Klappen, Falten oder Knicken
Dabei ist Kristina Wißling auf keine Branche spezialisiert. Sie arbeitet für alle, die etwas zum Klappen, Falten oder Knicken haben.
"Verpackungsindustrie, Sicherheitstechnik ... auch viele von denen ich gar nicht gedacht hätte, dass die anrufen. Es ging zum Beispiel einmal um eine Manufaktur, die Gläser herstellt, da hätte ich ja von mir aus nie selber angerufen, weil ich gedacht habe, Falttechnik und Gläser, wie geht das zusammen? Aber die ham sich dann auch gemeldet und es ging darum, Verpackungen zu entwickeln für diese Gläser, weil die hoch sensibel waren und transportiert werden mussten.
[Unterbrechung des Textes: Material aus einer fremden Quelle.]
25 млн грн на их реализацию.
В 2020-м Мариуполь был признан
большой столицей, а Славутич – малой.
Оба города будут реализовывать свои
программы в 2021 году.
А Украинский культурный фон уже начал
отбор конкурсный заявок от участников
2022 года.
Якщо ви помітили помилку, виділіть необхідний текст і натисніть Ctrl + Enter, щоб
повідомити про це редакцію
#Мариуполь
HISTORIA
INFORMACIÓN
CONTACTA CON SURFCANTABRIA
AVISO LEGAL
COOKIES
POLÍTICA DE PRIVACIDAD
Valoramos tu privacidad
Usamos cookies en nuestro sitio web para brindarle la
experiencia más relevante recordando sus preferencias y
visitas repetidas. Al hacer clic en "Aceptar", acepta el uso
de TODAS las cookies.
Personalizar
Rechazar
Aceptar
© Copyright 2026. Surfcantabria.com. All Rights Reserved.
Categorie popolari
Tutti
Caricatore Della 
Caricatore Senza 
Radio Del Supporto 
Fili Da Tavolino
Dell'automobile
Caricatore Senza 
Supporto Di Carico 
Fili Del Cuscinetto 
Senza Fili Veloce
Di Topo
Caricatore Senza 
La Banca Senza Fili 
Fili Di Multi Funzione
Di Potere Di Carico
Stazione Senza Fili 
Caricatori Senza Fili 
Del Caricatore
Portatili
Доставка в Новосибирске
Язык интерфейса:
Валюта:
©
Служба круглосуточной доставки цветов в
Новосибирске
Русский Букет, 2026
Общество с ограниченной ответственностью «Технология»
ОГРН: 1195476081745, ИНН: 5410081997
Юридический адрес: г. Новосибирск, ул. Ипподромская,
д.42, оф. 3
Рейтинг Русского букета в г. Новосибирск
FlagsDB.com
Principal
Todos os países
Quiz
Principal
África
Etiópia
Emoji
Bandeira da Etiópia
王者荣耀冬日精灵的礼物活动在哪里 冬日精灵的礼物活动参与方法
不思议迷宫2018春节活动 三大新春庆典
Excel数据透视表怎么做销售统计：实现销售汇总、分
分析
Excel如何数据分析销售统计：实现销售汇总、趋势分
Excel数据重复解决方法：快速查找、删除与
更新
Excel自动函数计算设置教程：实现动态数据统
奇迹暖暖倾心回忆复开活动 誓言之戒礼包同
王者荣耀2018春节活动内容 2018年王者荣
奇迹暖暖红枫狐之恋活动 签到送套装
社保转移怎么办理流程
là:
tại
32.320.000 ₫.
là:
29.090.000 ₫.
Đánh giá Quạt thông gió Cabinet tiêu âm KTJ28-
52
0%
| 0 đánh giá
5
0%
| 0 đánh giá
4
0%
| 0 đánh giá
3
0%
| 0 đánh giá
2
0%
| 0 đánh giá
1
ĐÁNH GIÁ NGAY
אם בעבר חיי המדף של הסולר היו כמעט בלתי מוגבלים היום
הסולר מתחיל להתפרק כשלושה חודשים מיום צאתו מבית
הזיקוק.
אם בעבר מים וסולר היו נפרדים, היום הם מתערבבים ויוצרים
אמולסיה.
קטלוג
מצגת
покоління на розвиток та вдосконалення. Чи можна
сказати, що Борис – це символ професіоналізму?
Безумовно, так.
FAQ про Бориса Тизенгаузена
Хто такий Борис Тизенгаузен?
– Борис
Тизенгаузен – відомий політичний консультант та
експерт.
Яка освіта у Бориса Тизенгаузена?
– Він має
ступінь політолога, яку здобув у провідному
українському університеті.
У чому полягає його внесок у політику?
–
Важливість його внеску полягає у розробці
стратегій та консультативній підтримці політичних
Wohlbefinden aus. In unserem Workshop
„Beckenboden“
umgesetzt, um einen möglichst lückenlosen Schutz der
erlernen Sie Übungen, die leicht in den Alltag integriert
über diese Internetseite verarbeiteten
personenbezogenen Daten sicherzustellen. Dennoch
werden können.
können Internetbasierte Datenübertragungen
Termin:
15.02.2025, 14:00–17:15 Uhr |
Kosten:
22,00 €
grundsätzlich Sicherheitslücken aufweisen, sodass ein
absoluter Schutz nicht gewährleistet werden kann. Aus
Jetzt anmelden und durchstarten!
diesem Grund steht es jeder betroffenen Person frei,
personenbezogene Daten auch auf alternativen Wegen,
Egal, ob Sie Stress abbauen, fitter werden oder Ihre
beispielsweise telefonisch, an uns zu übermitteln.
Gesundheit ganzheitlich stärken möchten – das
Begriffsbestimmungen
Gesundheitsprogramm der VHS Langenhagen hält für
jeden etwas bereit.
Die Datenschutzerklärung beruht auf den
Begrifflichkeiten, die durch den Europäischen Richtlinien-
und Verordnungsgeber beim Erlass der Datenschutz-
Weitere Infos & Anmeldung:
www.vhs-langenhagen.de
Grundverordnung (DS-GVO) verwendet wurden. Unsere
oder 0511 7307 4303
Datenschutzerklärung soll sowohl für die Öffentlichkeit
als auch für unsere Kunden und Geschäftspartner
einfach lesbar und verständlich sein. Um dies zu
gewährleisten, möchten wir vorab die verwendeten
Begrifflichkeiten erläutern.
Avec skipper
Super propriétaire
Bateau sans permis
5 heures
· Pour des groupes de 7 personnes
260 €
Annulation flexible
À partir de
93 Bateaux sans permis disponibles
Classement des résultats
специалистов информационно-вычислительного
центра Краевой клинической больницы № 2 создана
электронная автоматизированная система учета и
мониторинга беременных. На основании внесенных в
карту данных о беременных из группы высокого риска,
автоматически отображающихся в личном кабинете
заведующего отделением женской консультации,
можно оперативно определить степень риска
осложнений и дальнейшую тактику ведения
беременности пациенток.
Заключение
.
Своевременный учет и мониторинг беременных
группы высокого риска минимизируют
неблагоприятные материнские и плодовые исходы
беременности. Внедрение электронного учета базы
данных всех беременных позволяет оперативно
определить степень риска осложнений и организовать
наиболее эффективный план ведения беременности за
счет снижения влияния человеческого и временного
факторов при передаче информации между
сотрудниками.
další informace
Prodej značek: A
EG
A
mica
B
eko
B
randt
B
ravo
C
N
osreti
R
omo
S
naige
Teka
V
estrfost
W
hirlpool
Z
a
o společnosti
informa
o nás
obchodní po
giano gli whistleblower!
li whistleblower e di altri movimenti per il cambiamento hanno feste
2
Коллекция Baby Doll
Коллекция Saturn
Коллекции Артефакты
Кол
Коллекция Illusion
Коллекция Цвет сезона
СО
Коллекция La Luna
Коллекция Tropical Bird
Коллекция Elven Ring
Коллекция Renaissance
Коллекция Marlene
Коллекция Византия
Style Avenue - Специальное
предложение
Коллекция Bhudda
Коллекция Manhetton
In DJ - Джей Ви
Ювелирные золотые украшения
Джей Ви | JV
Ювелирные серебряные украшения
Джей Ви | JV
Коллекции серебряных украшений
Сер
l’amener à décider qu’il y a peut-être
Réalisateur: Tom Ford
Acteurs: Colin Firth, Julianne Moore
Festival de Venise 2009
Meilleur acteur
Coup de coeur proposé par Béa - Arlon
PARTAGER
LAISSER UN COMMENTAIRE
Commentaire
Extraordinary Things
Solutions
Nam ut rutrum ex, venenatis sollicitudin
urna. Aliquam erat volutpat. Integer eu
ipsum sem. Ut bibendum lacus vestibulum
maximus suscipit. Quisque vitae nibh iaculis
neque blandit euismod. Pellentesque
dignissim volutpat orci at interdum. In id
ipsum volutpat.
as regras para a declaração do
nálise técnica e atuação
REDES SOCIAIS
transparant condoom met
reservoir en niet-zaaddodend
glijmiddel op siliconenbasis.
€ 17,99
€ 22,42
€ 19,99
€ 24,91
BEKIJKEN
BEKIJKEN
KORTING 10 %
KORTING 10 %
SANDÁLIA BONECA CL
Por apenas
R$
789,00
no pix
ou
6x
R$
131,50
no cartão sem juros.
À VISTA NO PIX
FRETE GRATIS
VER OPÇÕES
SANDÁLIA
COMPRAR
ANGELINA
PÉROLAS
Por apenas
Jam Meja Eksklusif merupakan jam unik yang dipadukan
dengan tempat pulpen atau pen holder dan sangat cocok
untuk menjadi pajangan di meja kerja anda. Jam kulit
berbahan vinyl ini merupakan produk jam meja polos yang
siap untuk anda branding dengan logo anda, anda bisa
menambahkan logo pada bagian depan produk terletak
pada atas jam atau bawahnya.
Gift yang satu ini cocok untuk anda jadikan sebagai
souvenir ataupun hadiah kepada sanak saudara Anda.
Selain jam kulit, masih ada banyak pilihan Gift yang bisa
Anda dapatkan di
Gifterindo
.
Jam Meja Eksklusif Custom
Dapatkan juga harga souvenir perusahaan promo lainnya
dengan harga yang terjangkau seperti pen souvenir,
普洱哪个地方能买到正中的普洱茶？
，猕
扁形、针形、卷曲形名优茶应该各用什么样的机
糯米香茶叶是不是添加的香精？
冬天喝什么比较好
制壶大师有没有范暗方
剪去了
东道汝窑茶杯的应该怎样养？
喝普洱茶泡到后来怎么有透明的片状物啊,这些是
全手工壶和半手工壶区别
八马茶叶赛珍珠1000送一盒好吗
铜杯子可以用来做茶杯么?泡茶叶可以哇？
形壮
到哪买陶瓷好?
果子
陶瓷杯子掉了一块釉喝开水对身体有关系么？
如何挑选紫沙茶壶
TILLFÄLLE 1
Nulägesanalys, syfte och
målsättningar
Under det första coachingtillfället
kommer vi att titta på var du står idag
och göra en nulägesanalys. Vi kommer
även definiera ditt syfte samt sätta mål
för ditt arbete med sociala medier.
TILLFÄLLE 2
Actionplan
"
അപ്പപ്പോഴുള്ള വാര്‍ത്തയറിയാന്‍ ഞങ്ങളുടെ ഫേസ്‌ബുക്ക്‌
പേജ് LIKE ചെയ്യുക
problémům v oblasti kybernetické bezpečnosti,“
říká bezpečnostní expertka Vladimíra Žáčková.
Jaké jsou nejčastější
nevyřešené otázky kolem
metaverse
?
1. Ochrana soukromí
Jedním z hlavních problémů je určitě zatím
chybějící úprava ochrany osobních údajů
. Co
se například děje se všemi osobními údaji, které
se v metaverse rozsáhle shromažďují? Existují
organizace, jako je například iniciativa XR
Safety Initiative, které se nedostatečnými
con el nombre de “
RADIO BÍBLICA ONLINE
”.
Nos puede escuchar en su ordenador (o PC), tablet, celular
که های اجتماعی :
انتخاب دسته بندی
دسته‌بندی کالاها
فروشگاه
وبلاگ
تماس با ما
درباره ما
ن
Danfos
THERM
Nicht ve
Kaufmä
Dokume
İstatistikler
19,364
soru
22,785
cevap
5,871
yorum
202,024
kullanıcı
Und die waren sehr staubempfindlich und wie kann man dann Verpackungen entwickeln, die keine Schnittkanten haben, von denen quasi Staub abgeht und wie kann man diese Verpackung dann aus einem Stück konstruieren ohne Schnittkanten zu haben?"
Auf der Homepage des Origami Ressource Center bekommt man einen Eindruck, wie vielfältig die Anwendung von Origami in Industrie und Forschung ist: Wissenschaftler der Arizona State University haben eine faltbare Litium-Ionen-Batterie entwickelt. In Japan forscht man an flexiblen Antennen, mit deren Hilfe man Kommunikationsgeräte in Kleidung einbauen könnte. Und auch Zellen und DNS-Stränge werden gefaltet, um damit zukünftig Krankheiten heilen zu können.
"Vision ist natürlich die Welt und vieles immer mehr in Falten zu legen. Man merkt auch, dass es deutlich mehr wird. Und die Industrie es mittlerweile für sich entdeckt hat und man sieht's mittlerweile überall, im Bereich Medizintechnik, wenn's darum geht halt Implantate klein zu falten, die sich dann groß auffalten, im Bereich Notfallarchitekturen, Industriefilter werden gefaltet. Also ich glaube, dass es in Zukunft noch in viel mehr Bereichen Einzug hält."
Zum Abschluss des Gesprächs nimmt Kristina Wißling ein Blatt Zeichenpapier zur Hand...
"So, jetzt dreh ich das Papier um ... mach hier rein noch eine Bergfalte..."
und faltet einen
"Kranich - und das ist das japanische Symbol für Glück und Frieden."